I recently was a guest on a podcast called “Movie vs Expert.” The concept of the podcast is the hosts, Mike and Kyle, watch a Hollywood movie and discuss it with a person who knows the subject. For example, they watched Arnold Schwarzenegger’s Kindergarten Cop with an actual schoolteacher to thought-provoking and occasionally hilarious effect. The episode I recorded was me versus the movie Moneyball. To prep for the show, I re-read Michael Lewis’s book for the first time since it was published.

I remember well the avid attention I gave the book the first time around in 2003. I was a baseball blogger at the time, a newly minted member of SABR in the middle of a two-year reading jag in which I devoured around 150 books on baseball. Yes, I went down a rabbit hole. I read most of the “canon” (Roger Angell, Ed Linn, Jules Tygiel, Roger Kahn, et. al.), built myself a reference library (Total Baseball, Baseball Prospectus, Neft & Cohen), and picked up most of the new baseball books coming out, Moneyball included. The book (and movie) suffer the reductive flaw that they don’t actually tell the whole story. You can’t tell the story of the 2002 A’s success with barely a mention that their starting rotation had three of the best pitchers in baseball. But perhaps that’s the point. The book (and movie) aren’t about the A’s so much as they are about a way of thinking —and about a sea change that was taking place in baseball’s way of thinking.

It being 2019, when I re-read the book I read it digitally on my phone. The ebook edition has an afterword that I had not previously seen, in which Lewis chronicles major league baseball’s intense negative public reaction to the book and to the sabermetric concepts in it. From here in 2019 I’ll confess I had almost forgotten things didn’t change overnight, because they certainly did change rapidly after that. Boston adopting a sabermetric approach — and even hiring Bill James — and then winning the World Series in 2004 certainly helped silence the critics, though. And here we are not even 20 years later and every major league team has sabermetricians in the front office — whole departments of them sometimes. The revolution is total and complete. The book Moneyball itself ended up being part of the story of how things changed.

Of course SABR itself is a large part of that story, too, and the generations of SABRen, old and new, who have been threads in that tapestry. In this issue of the BRJ we celebrate the current winners of the Chadwick Award.
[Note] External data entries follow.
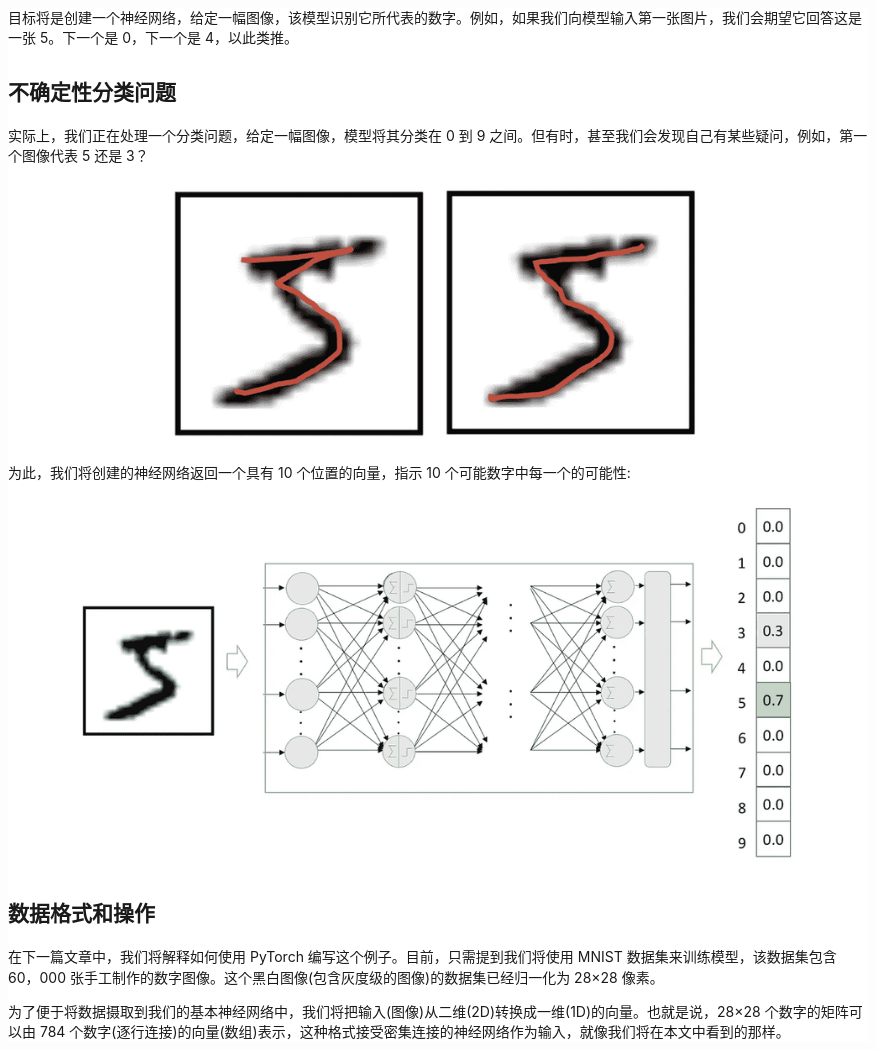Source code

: 目标将是创建一个神经网络，给定一幅图像，该模型识别它所代表的数字。例如，如果我们向模型输入第一张图片，我们会期望它回答这是一张 5。下一个是 0，下一个是 4，以此类推。

## 不确定性分类问题

实际上，我们正在处理一个分类问题，给定一幅图像，模型将其分类在 0 到 9 之间。但有时，甚至我们会发现自己有某些疑问，例如，第一个图像代表 5 还是 3？

![](img/0dbccfcfc03cdc1de15127ce64fdcd22.png)

为此，我们将创建的神经网络返回一个具有 10 个位置的向量，指示 10 个可能数字中每一个的可能性:

![](img/8ab2065eb787f4da4bda994de2903a57.png)

## 数据格式和操作

在下一篇文章中，我们将解释如何使用 PyTorch 编写这个例子。目前，只需提到我们将使用 MNIST 数据集来训练模型，该数据集包含 60，000 张手工制作的数字图像。这个黑白图像(包含灰度级的图像)的数据集已经归一化为 28×28 像素。

为了便于将数据摄取到我们的基本神经网络中，我们将把输入(图像)从二维(2D)转换成一维(1D)的向量。也就是说，28×28 个数字的矩阵可以由 784 个数字(逐行连接)的向量(数组)表示，这种格式接受密集连接的神经网络作为输入，就像我们将在本文中看到的那样。
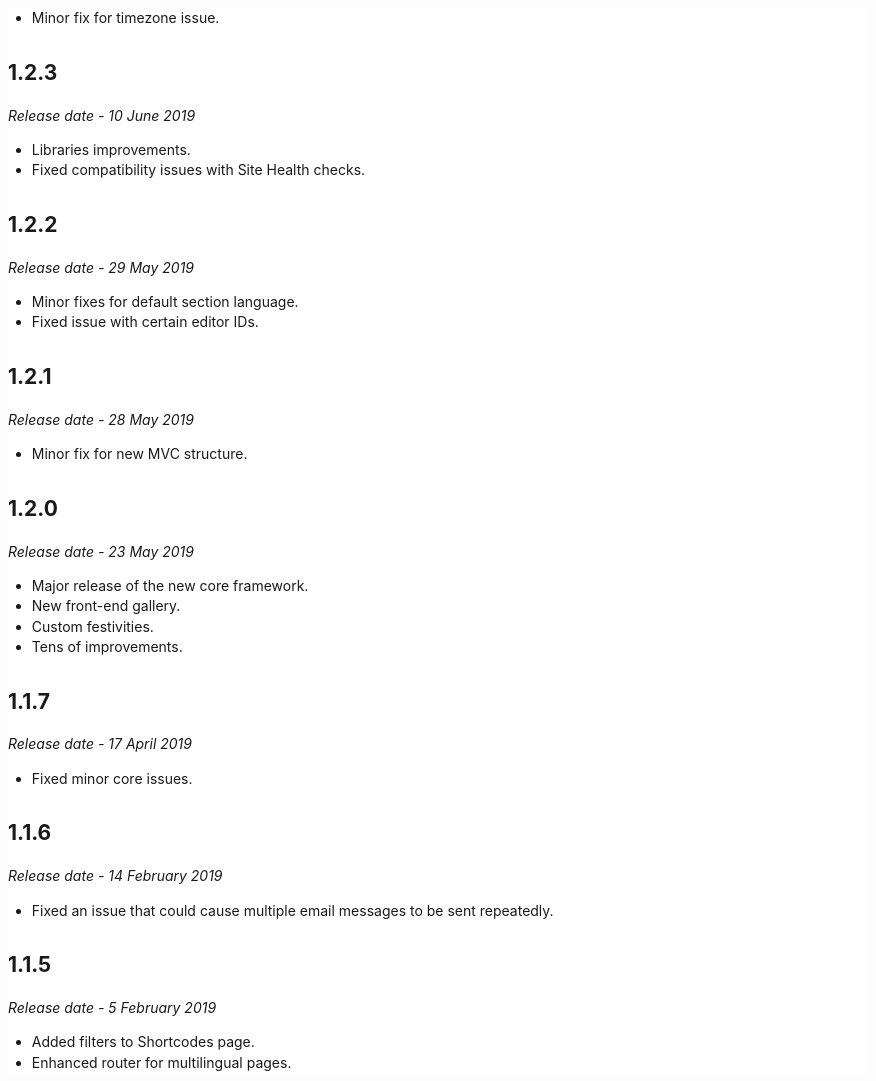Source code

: - Minor fix for timezone issue.


## 1.2.3

*Release date - 10 June 2019*

- Libraries improvements.
- Fixed compatibility issues with Site Health checks.


## 1.2.2

*Release date - 29 May 2019*

- Minor fixes for default section language.
- Fixed issue with certain editor IDs.


## 1.2.1

*Release date - 28 May 2019*

- Minor fix for new MVC structure.


## 1.2.0

*Release date - 23 May 2019*

- Major release of the new core framework.
- New front-end gallery.
- Custom festivities.
- Tens of improvements.


## 1.1.7

*Release date - 17 April 2019*

- Fixed minor core issues.


## 1.1.6

*Release date - 14 February 2019*

- Fixed an issue that could cause multiple email messages to be sent repeatedly.


## 1.1.5

*Release date - 5 February 2019*

- Added filters to Shortcodes page.
- Enhanced router for multilingual pages.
One of them, Allan Roth, can be said to have been the first sabermetrician hired by a major league team, though he came several decades before the coining of that term. Another, Rob Neyer, comes out of my generation of pioneering Internet bloggers! This is what I mean about the events of my life becoming history. And we mavericks, whether named James or Neyer or Beane or any number of the names that have graced SABR publications, have become the institutions. In the words of Dizzy Dean (and Mortimer Snerd): who’da thunk it?

It all gives me hope that backward or outdated ways of thinking in other reaches of life aside from baseball can also be overcome by science and truth. Hopefully within my lifetime.